It might help if you list what the 4 assumptions are. As I understand it, we assume that
1) The objective function is linear in all variables
2) The constraint functions are linear in all variables
3) The coefficients of the linear functions are known and constant
4) The variables are continuous
Let's start by identifying the objective function and the variables. Since this is a business, we presumably want to maximize profit. Our variables are the level of investment in each of three different advertising media, which I'll assume are TV, radio, and internet. Let's call the amount you spend on each of those t, r, and i.
So let's look at assumption 1. Is profit a linear function of investment in those media? Well, probably not. You could consider the case that you buy 1 television commercial during every other break on every channel. If you double your investment and buy 1 commercial during every single break, you're probably going to increase your profit - you've got more visibility for your product. But what happens if you double it again, and buy 2 commercials during every single break. Will your profit continue to increase linearly? Probably not - some potential customers are going to be annoyed that they keep seeing your commercial so often, and they won't buy your cereal. On the other hand, you're likely to get a discount for buying commercials in bulk. So over a large range of the variables, profit probably isn't a linear function. But over a smaller range of variables, and possibly over the range of variables that satisfy the constraints, profit might, in fact, be a linear function.
What about assumption 2, that constraints are linear functions of the variables? Well, for the first constraint you give, that certainly seems to be true - the total dollars you spend, which has to be less than the advertising budget, is simply the sum of the dollars you spend on the three different media:
t + r + i < ad budget
I'm not sure where the planning budget comes into play, so I'm not going to address that.

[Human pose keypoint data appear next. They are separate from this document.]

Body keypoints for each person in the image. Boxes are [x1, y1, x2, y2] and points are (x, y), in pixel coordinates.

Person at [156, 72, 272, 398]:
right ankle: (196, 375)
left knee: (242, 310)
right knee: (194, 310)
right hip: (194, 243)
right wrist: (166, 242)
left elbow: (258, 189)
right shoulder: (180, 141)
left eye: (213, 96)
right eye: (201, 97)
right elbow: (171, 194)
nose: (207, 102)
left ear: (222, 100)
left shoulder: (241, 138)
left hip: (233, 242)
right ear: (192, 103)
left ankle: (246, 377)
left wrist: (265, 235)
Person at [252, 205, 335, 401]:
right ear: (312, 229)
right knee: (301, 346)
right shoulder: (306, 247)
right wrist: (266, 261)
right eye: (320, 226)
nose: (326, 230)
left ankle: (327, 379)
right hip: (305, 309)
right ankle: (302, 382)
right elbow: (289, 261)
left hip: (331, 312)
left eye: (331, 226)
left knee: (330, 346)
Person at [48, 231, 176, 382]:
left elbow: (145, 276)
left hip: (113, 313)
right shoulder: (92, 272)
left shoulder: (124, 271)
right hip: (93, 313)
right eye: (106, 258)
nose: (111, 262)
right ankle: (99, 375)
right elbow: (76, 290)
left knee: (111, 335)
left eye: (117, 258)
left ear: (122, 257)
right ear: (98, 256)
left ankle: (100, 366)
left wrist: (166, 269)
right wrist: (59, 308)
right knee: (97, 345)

The number of TV commercials has to be less than some limit. Can we express the number of TV commercials as a linear function of the money spent on TV? Again, maybe not, if you get a discount for buying in bulk. If 1 commercial sells for $1000, and 2 commercials sell for $1800, and 10 commercials sell for $5000, that can't be expressed as a linear function. So it depends on how the commercial rates are structured. You also have to account for commercial rates being different for different shows - a commercial run during the Super Bowl costs much more than a commercial run during the late night programming on the knitting channel. But, depending on the problem, this constraint may never come into play, so you might be able to ignore it, or, again, approximate it as linear over the range of interest.
For the next constraint, you need to reach two target audiences. Can you write a linear function relating the dollars spent on ads to the number of audience members reached? That might be tough, but again, you might be able to make some reasonable linearizing approximations.

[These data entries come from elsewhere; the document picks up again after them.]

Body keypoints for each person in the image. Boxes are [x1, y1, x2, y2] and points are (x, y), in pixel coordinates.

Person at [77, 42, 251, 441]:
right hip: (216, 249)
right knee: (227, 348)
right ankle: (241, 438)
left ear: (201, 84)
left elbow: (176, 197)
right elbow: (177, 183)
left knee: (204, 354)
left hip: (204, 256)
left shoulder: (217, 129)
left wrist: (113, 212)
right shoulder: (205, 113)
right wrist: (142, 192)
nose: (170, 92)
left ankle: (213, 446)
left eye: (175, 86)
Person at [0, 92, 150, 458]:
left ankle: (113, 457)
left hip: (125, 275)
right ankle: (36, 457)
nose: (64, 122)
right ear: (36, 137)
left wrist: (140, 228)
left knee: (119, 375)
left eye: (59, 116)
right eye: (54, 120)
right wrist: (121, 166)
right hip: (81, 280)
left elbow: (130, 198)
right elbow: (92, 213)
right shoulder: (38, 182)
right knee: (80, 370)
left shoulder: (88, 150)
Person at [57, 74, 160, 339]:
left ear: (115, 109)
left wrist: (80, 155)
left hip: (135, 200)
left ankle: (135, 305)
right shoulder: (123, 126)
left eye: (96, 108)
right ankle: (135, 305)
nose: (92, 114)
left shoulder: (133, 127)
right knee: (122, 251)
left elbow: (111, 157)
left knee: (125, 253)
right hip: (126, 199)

I'm not sure how making use of a rebate program would be a constraint to the amount spent on different media. Sorry, I'm just not seeing that relationship.
Ok, third assumption - are the coefficients of all these linear functions (or linear approximations) known and constant? Well, they might not be known right now, but they are presumably knowable, with a little bit of research. Over a relatively short time frame, you'd expect them to be constant, but over longer times, the cost of a TV commercial might change, for example.

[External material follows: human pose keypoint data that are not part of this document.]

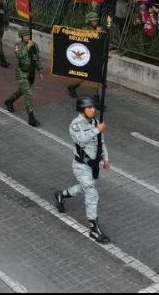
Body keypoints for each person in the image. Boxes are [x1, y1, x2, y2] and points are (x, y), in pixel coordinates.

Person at [54, 96, 111, 244]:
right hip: (81, 166)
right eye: (89, 108)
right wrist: (96, 130)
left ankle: (62, 195)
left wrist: (106, 158)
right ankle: (94, 228)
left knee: (85, 188)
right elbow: (81, 140)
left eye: (93, 107)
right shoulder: (75, 124)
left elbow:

Finally, the fourth assumption - are the variables continuous? Well, technically, no. Money is divided into discrete increments - you can't spend a fraction of a cent (assuming you're in the US). But for all practical purposes, if you're talking about spending a large enough sum, those discrete increments approximate a continuum. So you solve the problem as if the variables are continuous, and then round them off to the nearest discrete value, and you don't lose much of the optimality of your solution.
So, the overall question is, can you reasonably use LP to make a decision? If you know the functions and they're reasonably approximated as linear, and you're not planning too far in advance, then yeah. You can at least make a first approximation to the solution, and be somewhat comfortable that you're not missing out on too much potential profit, anyway.
I hope that helps!